The inhibitory effects of gossypol on human prostate cancer cells-PC3 are associated with transforming growth factor beta1 (TGFbeta1) signal transduction pathway.

BACKGROUND: Racemic gossypol [(+/-)-GP], a naturally occurring polyphenolic yellow pigment present in cottonseed products, inhibits in vitro proliferation of Dunning prostate cancer cells (MAT-LyLu), human prostate cancer cells derived from a bone marrow metastasis (PC3), MCF-7 and primary cultured human prostate cells. (+/-)-GP also has the ability to inhibit the metastasis of lung and lymph nodes of the androgen-independent rodent prostate cancer cell line, MAT-LyLu, after implantation into Copenhagen rats.
MATERIALS AND METHODS: The effects of (+/-)-GP on the proliferation of human prostate cancer PC3 cells were determined by thymidine incorporation assay and doubling-time (DT) determination. The mechanisms of action of (+/-)-GP on the proliferation of PC3 cells were determined by RT-PCR analysis, ELISA assay and Western blot analysis.

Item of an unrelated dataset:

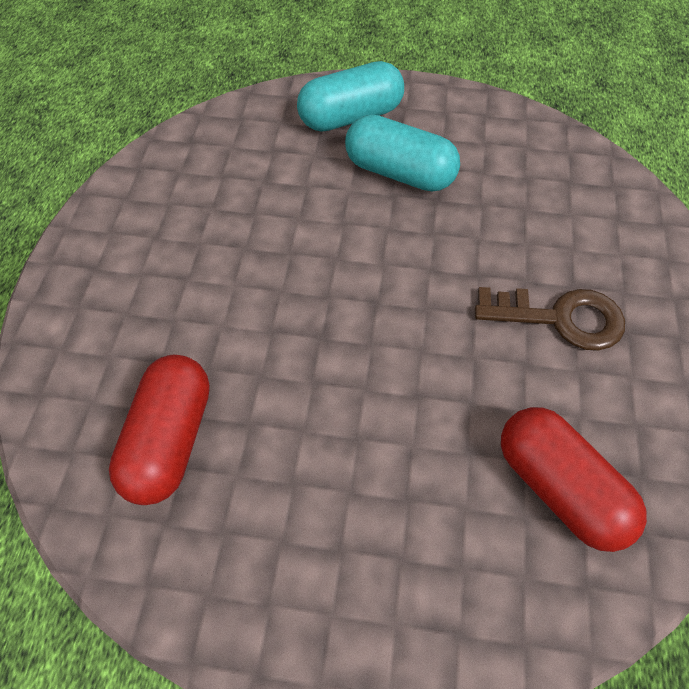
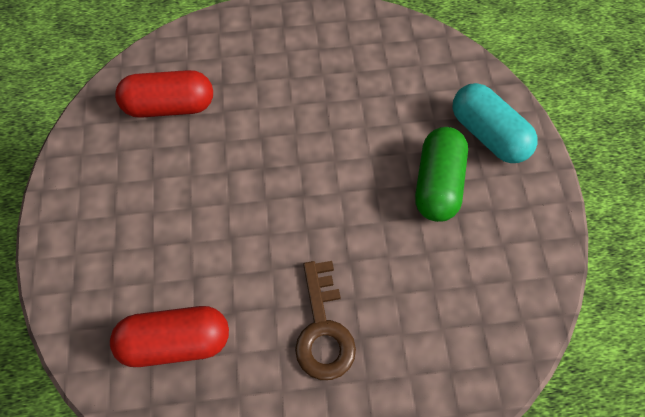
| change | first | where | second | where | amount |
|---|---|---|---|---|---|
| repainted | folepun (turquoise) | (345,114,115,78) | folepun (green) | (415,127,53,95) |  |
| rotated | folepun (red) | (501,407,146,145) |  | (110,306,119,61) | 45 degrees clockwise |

RESULTS: The results show that (+/-)-GP caused reductions in DNA synthesis and prolonged the DTs in PC3 cells. RT-PCR and ELISA results show that (+/-)-GP elevate the mRNA expression and protein secretion of transforming growth factor beta1 (TGFbeta1) in PC3 cells. Consistent with these findings, (+/-)-GP has been shown to decrease the cyclin D1 mRNA expression and protein expression in PC3 cells. Furthermore, the growth inhibition of PC3 cells by conditioned media collected from the (+/-)-GP-treated-PC3 cells was completely reversed by addition of 25 microg/ml of mouse monoclonal anti-TGFbeta1, -beta2, -beta3 antibody, suggesting the involvement of TGFbeta1 in (+/-)-GP-induced growth inhibition of PC3 cells.
CONCLUSION: These results indicate that the inhibitory effects of (+/-)-GP on the proliferation of human prostate cancer PC3 cells are associated with induction of TGFbeta1, which in turn influences the expression of the cell cycle-regulatory protein, cyclin D1, in prostate cancer cells.